Prolonged pressure can cause ulcers and toe inflammation, especially if you have poorly controlled diabetes or other diseases that cause poor blood flow to the toes.
Also, females often have a problem with the way their toes look in open footwear such as high heels and sandals.
Causes of Bent Toes
There are many causes of bent toes, but the most common are:
- Inadequate or small shoes
- Foot arthritis
- Foot joint inflammation (synovitis)
- Neuromuscular diseases
- Diabetes mellitus
- Spinal cord or nerve injuries
- High foot arch
- Foot injuries
- Tight ligaments and tendons
Risk Factors of Bent Toes
The most important risk factors include:
- Age – the risk of developing a condition increases with age
- Sex – the chances of developing a condition are much higher in women than men
- Family history
- Prolonged wearing small and tight shoes
- Length of toes – there's also a higher risk if your second toe is longer than your big toe
- Associated diseases (diabetes, arthritis, neuromuscular diseases, etc.)
Prevention & Treatments
Recommended treatment for bent toes will depend mostly on the stage of deformity. It is important to start with prevention. If you start developing bent toes, start your treatment as soon as possible in order to avoid progression of any disorders and avoid the need for surgery.
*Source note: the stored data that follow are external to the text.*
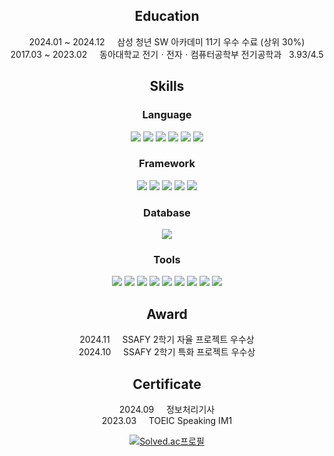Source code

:
<div style="text-align: center">

## Education

2024.01 ~ 2024.12 &nbsp;&nbsp;&nbsp;&nbsp;삼성 청년 SW 아카데미 11기 우수 수료 (상위 30%)   
2017.03 ~ 2023.02 &nbsp;&nbsp;&nbsp;&nbsp;동아대학교 전기ㆍ전자ㆍ컴퓨터공학부 전기공학과 &nbsp;&nbsp;3.93/4.5

## Skills

### Language

<img src="https://img.shields.io/badge/java-007396?style=flat-square&logo=java&logoColor=white" />
<img src="https://img.shields.io/badge/HTML5-E34F26?style=flat-square&logo=html5&logoColor=white" />
<img src="https://img.shields.io/badge/JavaScript-F7DF1E?style=flat-square&logo=javascript&logoColor=black" />
<img src="https://img.shields.io/badge/CSS3-1572B6?style=flat-square&logo=css3&logoColor=white" />
<img src="https://img.shields.io/badge/Kotlin-0095D5?style=flat-square&logo=kotlin&logoColor=white" />
<img src="https://img.shields.io/badge/C%23-239120?style=flat-square&logo=c-sharp&logoColor=white" />

### Framework

<img src="https://img.shields.io/badge/Spring-6DB33F?style=flat-square&logo=Spring&logoColor=white" />
<img src="https://img.shields.io/badge/JPA-6DB33F?style=flat-square&logo=Hibernate&logoColor=white" />
<img src="https://img.shields.io/badge/MyBatis-BE3223?style=flat-square&logo=&logoColor=white" />
<img src="https://img.shields.io/badge/Vue.js-4FC08D?style=flat-square&logo=Vue.js&logoColor=white" />
<img src="https://img.shields.io/badge/Unity-100000?style=flat-square&logo=unity&logoColor=white" />

### Database

<img src="https://img.shields.io/badge/MySQL-4479A1?style=flat-square&logo=MySQL&logoColor=white" />

### Tools

<img src="https://img.shields.io/badge/Git-F05032?style=flat-square&logo=git&logoColor=white" />
<img src="https://img.shields.io/badge/GitHub-181717?style=flat-square&logo=GitHub&logoColor=white" />
<img src="https://img.shields.io/badge/GitLab-330F63?style=flat-square&logo=gitlab&logoColor=white" />
<img src="https://img.shields.io/badge/Amazon%20EC2-FF9900?style=flat-square&logo=Amazon%20AWS&logoColor=white" />
<img src="https://img.shields.io/badge/Docker-2496ED?style=flat-square&logo=Docker&logoColor=white" />
<img src="https://img.shields.io/badge/Nginx-009639?style=flat-square&logo=Nginx&logoColor=white" />
<img src="https://img.shields.io/badge/Jenkins-D24939?style=flat-square&logo=Jenkins&logoColor=white" />
<img src="https://img.shields.io/badge/Jira-0052CC?style=flat-square&logo=Jira&logoColor=white" />
<img src="https://img.shields.io/badge/Notion-000000?style=flat-square&logo=Notion&logoColor=white" />

## Award

2024.11 &nbsp;&nbsp;&nbsp;&nbsp;SSAFY 2학기 자율 프로젝트 우수상   
2024.10 &nbsp;&nbsp;&nbsp;&nbsp;SSAFY 2학기 특화 프로젝트 우수상

## Certificate

2024.09 &nbsp;&nbsp;&nbsp;&nbsp;정보처리기사   
2023.03 &nbsp;&nbsp;&nbsp;&nbsp;TOEIC Speaking IM1

[![Solved.ac프로필](http://mazassumnida.wtf/api/v2/generate_badge?boj=zxader)](https://solved.ac/zxader)
</div>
Always wear comfortable shoes which doesn't increase pressure on your toes. Make sure that your toes have enough space. If you start developing calluses or corns treat, you should treat them immediately too. Use daily exercises in order to maintain strength of the foot muscles.
Though there isn't a cure for bent toes since its deformity primarily has a biomechanical cause, there are non-surgical treatments that you may wish to consider.
In severe cases of a condition of a bent toe, the toe will become rigid so non-surgical treatment methods will not be very effective for stopping its progression. Surgery will be the only treatment method which will give the patient a chance to get a more functional foot.
The main goal of surgery is to correct the deformity and straighten the toe so it doesn’t lead to problems in everyday life such as wearing shoes.
There are two main types of surgery for bent toes:
- The first one is arthroplasty aimed at allowing more movement in the affected joint
- The other type of surgery is arthrodesis which creates a rigid and straightened toe by removing all of your joint and fusing bones together
If neither of these surgeries is possible, amputation of the affected part of toe is the last option. Toe surgery is not without possible complications which can occur during the procedure or in the postoperative period.